— Requirement —
Omitting every picture, output the records below exactly, please.

— Input data —
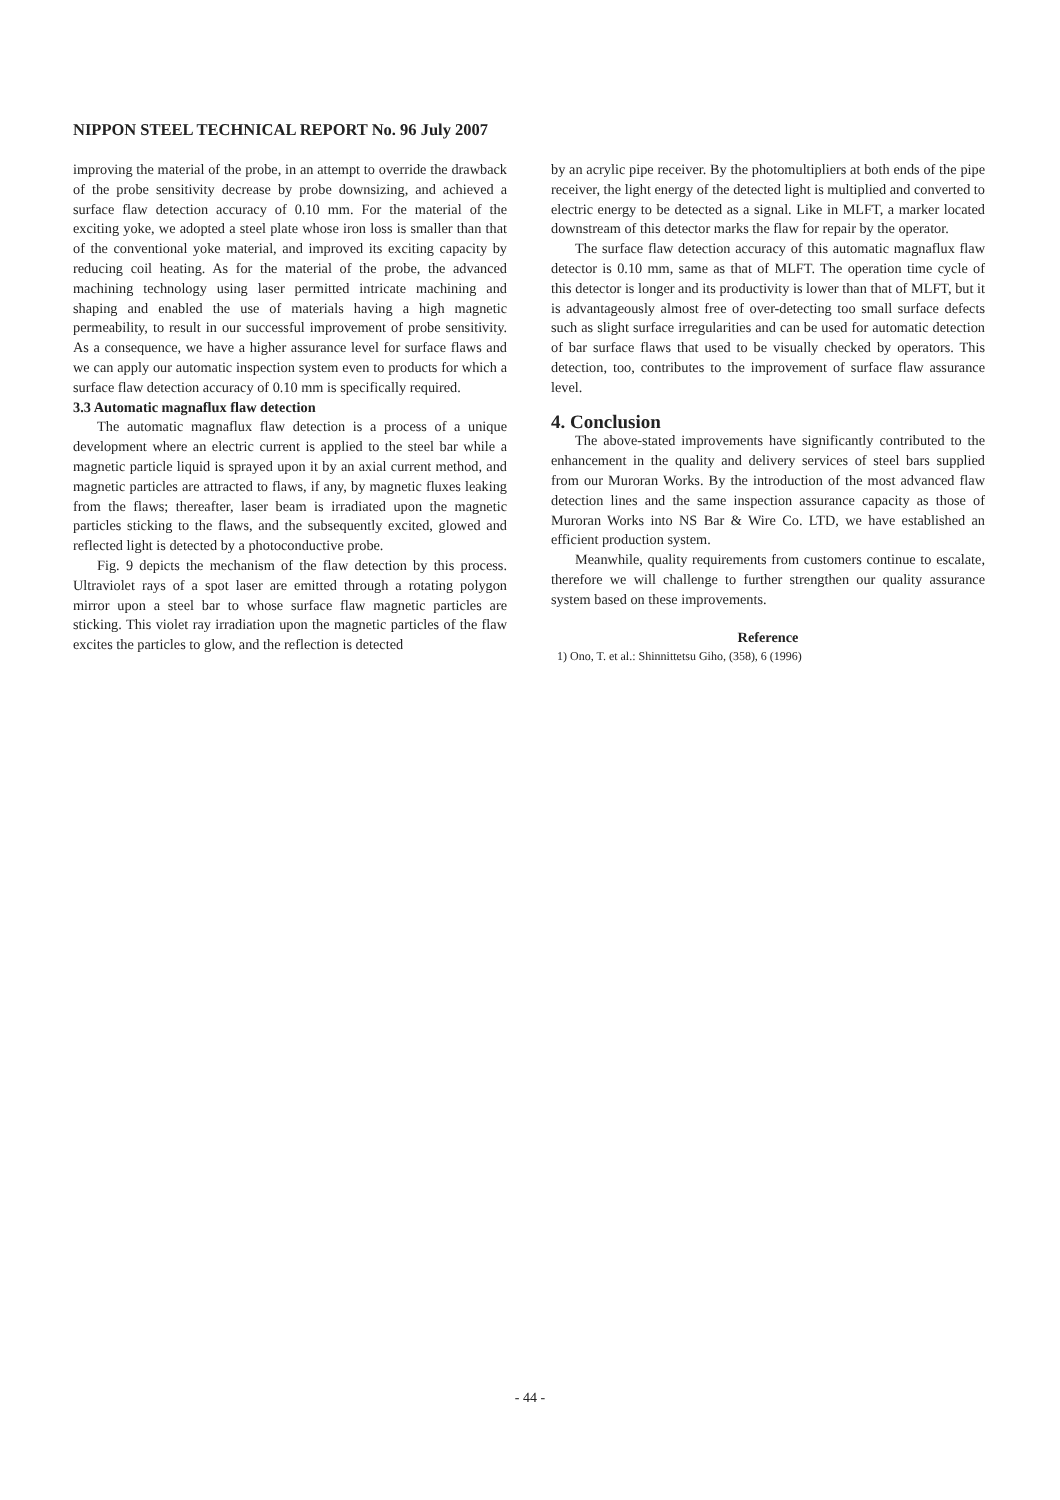NIPPON STEEL TECHNICAL REPORT No. 96 July 2007
improving the material of the probe, in an attempt to override the drawback of the probe sensitivity decrease by probe downsizing, and achieved a surface flaw detection accuracy of 0.10 mm. For the material of the exciting yoke, we adopted a steel plate whose iron loss is smaller than that of the conventional yoke material, and improved its exciting capacity by reducing coil heating. As for the material of the probe, the advanced machining technology using laser permitted intricate machining and shaping and enabled the use of materials having a high magnetic permeability, to result in our successful improvement of probe sensitivity. As a consequence, we have a higher assurance level for surface flaws and we can apply our automatic inspection system even to products for which a surface flaw detection accuracy of 0.10 mm is specifically required.
3.3 Automatic magnaflux flaw detection
The automatic magnaflux flaw detection is a process of a unique development where an electric current is applied to the steel bar while a magnetic particle liquid is sprayed upon it by an axial current method, and magnetic particles are attracted to flaws, if any, by magnetic fluxes leaking from the flaws; thereafter, laser beam is irradiated upon the magnetic particles sticking to the flaws, and the subsequently excited, glowed and reflected light is detected by a photoconductive probe.
Fig. 9 depicts the mechanism of the flaw detection by this process. Ultraviolet rays of a spot laser are emitted through a rotating polygon mirror upon a steel bar to whose surface flaw magnetic particles are sticking. This violet ray irradiation upon the magnetic particles of the flaw excites the particles to glow, and the reflection is detected
by an acrylic pipe receiver. By the photomultipliers at both ends of the pipe receiver, the light energy of the detected light is multiplied and converted to electric energy to be detected as a signal. Like in MLFT, a marker located downstream of this detector marks the flaw for repair by the operator.
The surface flaw detection accuracy of this automatic magnaflux flaw detector is 0.10 mm, same as that of MLFT. The operation time cycle of this detector is longer and its productivity is lower than that of MLFT, but it is advantageously almost free of over-detecting too small surface defects such as slight surface irregularities and can be used for automatic detection of bar surface flaws that used to be visually checked by operators. This detection, too, contributes to the improvement of surface flaw assurance level.
4. Conclusion
The above-stated improvements have significantly contributed to the enhancement in the quality and delivery services of steel bars supplied from our Muroran Works. By the introduction of the most advanced flaw detection lines and the same inspection assurance capacity as those of Muroran Works into NS Bar & Wire Co. LTD, we have established an efficient production system.
Meanwhile, quality requirements from customers continue to escalate, therefore we will challenge to further strengthen our quality assurance system based on these improvements.
Reference
1) Ono, T. et al.: Shinnittetsu Giho, (358), 6 (1996)
- 44 -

— Reply to the exercise —
NIPPON STEEL TECHNICAL REPORT No. 96 July 2007
improving the material of the probe, in an attempt to override the drawback of the probe sensitivity decrease by probe downsizing, and achieved a surface flaw detection accuracy of 0.10 mm. For the material of the exciting yoke, we adopted a steel plate whose iron loss is smaller than that of the conventional yoke material, and improved its exciting capacity by reducing coil heating. As for the material of the probe, the advanced machining technology using laser permitted intricate machining and shaping and enabled the use of materials having a high magnetic permeability, to result in our successful improvement of probe sensitivity. As a consequence, we have a higher assurance level for surface flaws and we can apply our automatic inspection system even to products for which a surface flaw detection accuracy of 0.10 mm is specifically required.
3.3 Automatic magnaflux flaw detection
The automatic magnaflux flaw detection is a process of a unique development where an electric current is applied to the steel bar while a magnetic particle liquid is sprayed upon it by an axial current method, and magnetic particles are attracted to flaws, if any, by magnetic fluxes leaking from the flaws; thereafter, laser beam is irradiated upon the magnetic particles sticking to the flaws, and the subsequently excited, glowed and reflected light is detected by a photoconductive probe.
Fig. 9 depicts the mechanism of the flaw detection by this process. Ultraviolet rays of a spot laser are emitted through a rotating polygon mirror upon a steel bar to whose surface flaw magnetic particles are sticking. This violet ray irradiation upon the magnetic particles of the flaw excites the particles to glow, and the reflection is detected
by an acrylic pipe receiver. By the photomultipliers at both ends of the pipe receiver, the light energy of the detected light is multiplied and converted to electric energy to be detected as a signal. Like in MLFT, a marker located downstream of this detector marks the flaw for repair by the operator.
The surface flaw detection accuracy of this automatic magnaflux flaw detector is 0.10 mm, same as that of MLFT. The operation time cycle of this detector is longer and its productivity is lower than that of MLFT, but it is advantageously almost free of over-detecting too small surface defects such as slight surface irregularities and can be used for automatic detection of bar surface flaws that used to be visually checked by operators. This detection, too, contributes to the improvement of surface flaw assurance level.
4. Conclusion
The above-stated improvements have significantly contributed to the enhancement in the quality and delivery services of steel bars supplied from our Muroran Works. By the introduction of the most advanced flaw detection lines and the same inspection assurance capacity as those of Muroran Works into NS Bar & Wire Co. LTD, we have established an efficient production system.
Meanwhile, quality requirements from customers continue to escalate, therefore we will challenge to further strengthen our quality assurance system based on these improvements.
Reference
1) Ono, T. et al.: Shinnittetsu Giho, (358), 6 (1996)
- 44 -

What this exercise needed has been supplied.